We’re building a new data processing pipeline for analyzing GPS probe data streams. This infrastructure will let us improve the map in new ways and at huge scale. Here’s the first look at how it works.

Streaming GPS tracks are overlaid against our streets data, allowing us to identify where there is activity, like people running or driving, but no trail or road data in our map. When we find a place like this, we queue it up for our data team to look at in to-fix, our open source micro-tasking tool. Once we verify that a path or street is missing, we add it to OpenStreetMap and our map is updated in under 10 minutes.

We are designing this pipeline to run across massive activity streams that we anonymize, aggregate, and clean. Then mapreduce algorithms process the probe data in Turf in parallel against Mapbox Vector Tiles.

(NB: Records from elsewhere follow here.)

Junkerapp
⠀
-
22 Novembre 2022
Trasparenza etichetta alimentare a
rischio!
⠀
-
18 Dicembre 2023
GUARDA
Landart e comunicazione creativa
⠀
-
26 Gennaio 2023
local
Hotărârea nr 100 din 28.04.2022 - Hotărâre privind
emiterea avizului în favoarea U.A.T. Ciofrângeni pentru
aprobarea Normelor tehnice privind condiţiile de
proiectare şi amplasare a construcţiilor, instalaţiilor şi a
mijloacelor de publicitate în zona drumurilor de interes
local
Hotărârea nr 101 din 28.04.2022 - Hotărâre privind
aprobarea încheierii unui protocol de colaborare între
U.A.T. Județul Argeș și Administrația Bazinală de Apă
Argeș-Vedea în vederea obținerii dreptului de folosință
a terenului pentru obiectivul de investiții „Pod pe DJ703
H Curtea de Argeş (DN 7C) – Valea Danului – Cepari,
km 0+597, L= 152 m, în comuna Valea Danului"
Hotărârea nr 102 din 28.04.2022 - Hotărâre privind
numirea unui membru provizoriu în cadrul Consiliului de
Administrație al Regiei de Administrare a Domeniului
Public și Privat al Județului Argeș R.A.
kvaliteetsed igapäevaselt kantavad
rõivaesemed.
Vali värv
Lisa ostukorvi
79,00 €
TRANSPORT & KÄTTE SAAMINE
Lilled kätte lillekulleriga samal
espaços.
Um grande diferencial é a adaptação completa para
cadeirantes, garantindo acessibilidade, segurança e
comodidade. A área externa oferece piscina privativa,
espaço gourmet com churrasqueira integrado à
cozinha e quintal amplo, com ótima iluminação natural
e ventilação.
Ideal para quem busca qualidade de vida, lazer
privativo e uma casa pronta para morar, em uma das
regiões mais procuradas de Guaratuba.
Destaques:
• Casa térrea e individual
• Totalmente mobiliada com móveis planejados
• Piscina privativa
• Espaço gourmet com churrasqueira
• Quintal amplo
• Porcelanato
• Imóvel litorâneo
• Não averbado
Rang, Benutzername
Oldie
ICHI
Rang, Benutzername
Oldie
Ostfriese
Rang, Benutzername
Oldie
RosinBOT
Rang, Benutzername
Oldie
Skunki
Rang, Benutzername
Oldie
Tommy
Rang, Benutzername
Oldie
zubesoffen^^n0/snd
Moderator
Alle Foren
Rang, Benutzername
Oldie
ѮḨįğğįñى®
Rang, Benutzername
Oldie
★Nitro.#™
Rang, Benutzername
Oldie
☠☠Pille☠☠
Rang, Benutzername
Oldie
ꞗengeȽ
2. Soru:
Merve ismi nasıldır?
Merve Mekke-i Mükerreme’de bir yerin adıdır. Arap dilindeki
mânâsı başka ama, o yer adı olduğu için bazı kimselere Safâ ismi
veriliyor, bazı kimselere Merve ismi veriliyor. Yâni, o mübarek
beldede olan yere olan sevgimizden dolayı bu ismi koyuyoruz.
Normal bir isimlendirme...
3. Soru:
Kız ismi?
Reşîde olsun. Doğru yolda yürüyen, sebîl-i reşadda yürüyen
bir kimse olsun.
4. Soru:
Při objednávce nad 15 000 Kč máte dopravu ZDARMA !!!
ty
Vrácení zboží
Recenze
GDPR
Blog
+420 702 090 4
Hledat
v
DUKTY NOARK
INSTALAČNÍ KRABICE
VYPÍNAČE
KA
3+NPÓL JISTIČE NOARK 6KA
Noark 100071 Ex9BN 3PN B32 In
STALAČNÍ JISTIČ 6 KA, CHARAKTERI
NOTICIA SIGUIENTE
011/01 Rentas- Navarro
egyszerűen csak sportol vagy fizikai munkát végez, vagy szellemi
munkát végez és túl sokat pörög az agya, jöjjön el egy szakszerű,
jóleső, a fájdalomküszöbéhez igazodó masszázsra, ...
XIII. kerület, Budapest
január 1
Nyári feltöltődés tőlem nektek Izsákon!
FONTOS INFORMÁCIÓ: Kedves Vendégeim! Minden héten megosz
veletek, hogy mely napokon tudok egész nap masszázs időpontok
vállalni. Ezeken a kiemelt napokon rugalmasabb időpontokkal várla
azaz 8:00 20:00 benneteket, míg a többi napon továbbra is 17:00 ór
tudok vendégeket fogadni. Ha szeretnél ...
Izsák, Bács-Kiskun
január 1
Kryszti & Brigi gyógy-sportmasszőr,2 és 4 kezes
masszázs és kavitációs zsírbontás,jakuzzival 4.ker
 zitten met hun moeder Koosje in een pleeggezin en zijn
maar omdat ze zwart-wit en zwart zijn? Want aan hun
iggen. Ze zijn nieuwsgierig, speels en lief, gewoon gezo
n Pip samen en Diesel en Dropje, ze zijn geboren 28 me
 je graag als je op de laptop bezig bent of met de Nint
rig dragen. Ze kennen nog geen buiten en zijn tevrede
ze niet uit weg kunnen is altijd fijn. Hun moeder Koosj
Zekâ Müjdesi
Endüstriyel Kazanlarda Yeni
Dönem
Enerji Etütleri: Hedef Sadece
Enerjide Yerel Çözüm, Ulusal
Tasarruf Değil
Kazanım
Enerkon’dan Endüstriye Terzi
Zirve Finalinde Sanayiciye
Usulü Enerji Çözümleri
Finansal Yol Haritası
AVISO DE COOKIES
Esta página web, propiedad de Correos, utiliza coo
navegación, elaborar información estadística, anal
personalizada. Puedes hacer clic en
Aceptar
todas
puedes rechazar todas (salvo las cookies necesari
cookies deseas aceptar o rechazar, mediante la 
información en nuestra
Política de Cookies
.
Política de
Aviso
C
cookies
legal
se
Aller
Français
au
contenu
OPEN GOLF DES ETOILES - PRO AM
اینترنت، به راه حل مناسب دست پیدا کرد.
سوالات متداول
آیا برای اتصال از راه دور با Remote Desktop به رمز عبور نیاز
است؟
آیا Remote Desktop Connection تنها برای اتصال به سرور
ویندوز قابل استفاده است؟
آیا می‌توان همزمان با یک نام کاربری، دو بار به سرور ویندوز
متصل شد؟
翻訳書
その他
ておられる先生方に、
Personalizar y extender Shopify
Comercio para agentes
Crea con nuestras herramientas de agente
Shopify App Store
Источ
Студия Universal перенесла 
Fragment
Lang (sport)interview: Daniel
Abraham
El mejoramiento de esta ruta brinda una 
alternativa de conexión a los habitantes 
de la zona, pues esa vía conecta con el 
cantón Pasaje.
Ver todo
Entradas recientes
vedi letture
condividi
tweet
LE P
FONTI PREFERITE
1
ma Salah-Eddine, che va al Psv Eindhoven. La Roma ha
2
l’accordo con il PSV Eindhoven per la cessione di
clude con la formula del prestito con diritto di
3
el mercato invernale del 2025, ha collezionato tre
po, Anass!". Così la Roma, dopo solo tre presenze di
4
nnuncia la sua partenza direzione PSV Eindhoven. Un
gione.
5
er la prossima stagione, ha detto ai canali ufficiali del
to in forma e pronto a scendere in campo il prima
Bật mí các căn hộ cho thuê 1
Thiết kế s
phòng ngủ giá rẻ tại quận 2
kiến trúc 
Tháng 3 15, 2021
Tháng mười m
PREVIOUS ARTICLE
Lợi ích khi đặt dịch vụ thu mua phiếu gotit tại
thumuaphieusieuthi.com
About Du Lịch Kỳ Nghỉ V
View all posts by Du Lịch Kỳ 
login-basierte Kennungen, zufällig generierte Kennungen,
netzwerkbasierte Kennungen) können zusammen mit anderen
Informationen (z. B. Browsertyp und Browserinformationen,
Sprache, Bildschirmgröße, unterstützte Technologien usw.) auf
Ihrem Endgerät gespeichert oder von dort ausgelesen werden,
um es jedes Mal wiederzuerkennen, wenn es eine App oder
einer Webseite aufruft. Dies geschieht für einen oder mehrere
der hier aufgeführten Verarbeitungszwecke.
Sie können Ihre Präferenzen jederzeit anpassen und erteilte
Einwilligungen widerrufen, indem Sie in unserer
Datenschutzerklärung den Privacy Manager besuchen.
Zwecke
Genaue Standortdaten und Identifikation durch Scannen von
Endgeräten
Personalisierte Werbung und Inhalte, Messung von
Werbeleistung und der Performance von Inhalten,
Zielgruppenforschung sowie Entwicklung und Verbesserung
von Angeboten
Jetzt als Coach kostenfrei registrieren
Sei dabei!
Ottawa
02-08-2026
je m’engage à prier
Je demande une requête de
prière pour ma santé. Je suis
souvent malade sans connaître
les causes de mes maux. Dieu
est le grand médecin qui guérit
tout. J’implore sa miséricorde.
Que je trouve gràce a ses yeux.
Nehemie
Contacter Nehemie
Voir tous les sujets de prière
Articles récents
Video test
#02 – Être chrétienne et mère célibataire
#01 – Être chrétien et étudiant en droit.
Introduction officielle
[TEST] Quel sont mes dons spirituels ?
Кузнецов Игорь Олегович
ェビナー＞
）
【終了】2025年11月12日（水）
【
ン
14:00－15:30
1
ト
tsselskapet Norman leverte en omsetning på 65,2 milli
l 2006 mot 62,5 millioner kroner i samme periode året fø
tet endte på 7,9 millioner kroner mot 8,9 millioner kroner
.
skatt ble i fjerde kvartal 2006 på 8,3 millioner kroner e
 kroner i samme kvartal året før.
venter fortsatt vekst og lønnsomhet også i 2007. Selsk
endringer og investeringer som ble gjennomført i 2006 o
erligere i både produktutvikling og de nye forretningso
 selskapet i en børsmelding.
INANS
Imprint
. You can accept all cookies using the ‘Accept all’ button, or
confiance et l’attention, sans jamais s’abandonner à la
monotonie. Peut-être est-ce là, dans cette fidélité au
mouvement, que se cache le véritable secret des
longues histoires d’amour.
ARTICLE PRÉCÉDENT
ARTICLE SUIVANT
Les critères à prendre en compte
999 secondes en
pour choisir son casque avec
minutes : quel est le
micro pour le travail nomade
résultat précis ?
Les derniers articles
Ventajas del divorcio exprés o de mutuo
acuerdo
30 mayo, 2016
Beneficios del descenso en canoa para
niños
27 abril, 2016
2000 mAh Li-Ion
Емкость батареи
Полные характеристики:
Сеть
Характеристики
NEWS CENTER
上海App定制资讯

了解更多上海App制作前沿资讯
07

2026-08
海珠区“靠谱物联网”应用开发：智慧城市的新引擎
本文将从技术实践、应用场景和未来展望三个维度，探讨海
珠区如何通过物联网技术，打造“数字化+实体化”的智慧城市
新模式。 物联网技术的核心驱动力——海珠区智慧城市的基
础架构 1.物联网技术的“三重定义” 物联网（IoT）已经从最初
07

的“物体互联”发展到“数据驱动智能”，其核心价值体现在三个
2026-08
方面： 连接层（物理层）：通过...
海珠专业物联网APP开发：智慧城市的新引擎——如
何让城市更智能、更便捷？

In the map above, I have Mapbox Streets in green and probe traces in blue. Pink signifies locations that our algorithm has identified as weakly mapped. I can adjust the tolerance of the algorithm to only suggest locations that we have the most confidence in. This map shows each pixel where we have found traces but no corresponding street. Pixels are colored from white to red based on our confidence that the given pixel is missing a street.

In this case, there appears to be a trail running along a major road that is not mapped in Mapbox Streets.

Let’s take a closer look at the trace data.

With an appropriate tolerance set, we suggest the missing roads and trails to mappers on the ground or to our data team by piping the information into the micro tasking tool to-fix.

The end result is us having the most up to date and accurate map possible.

We are just getting started with mass scale vector analysis. Expect new open source libraries over the next couple months, and an ever improving OpenStreetMap.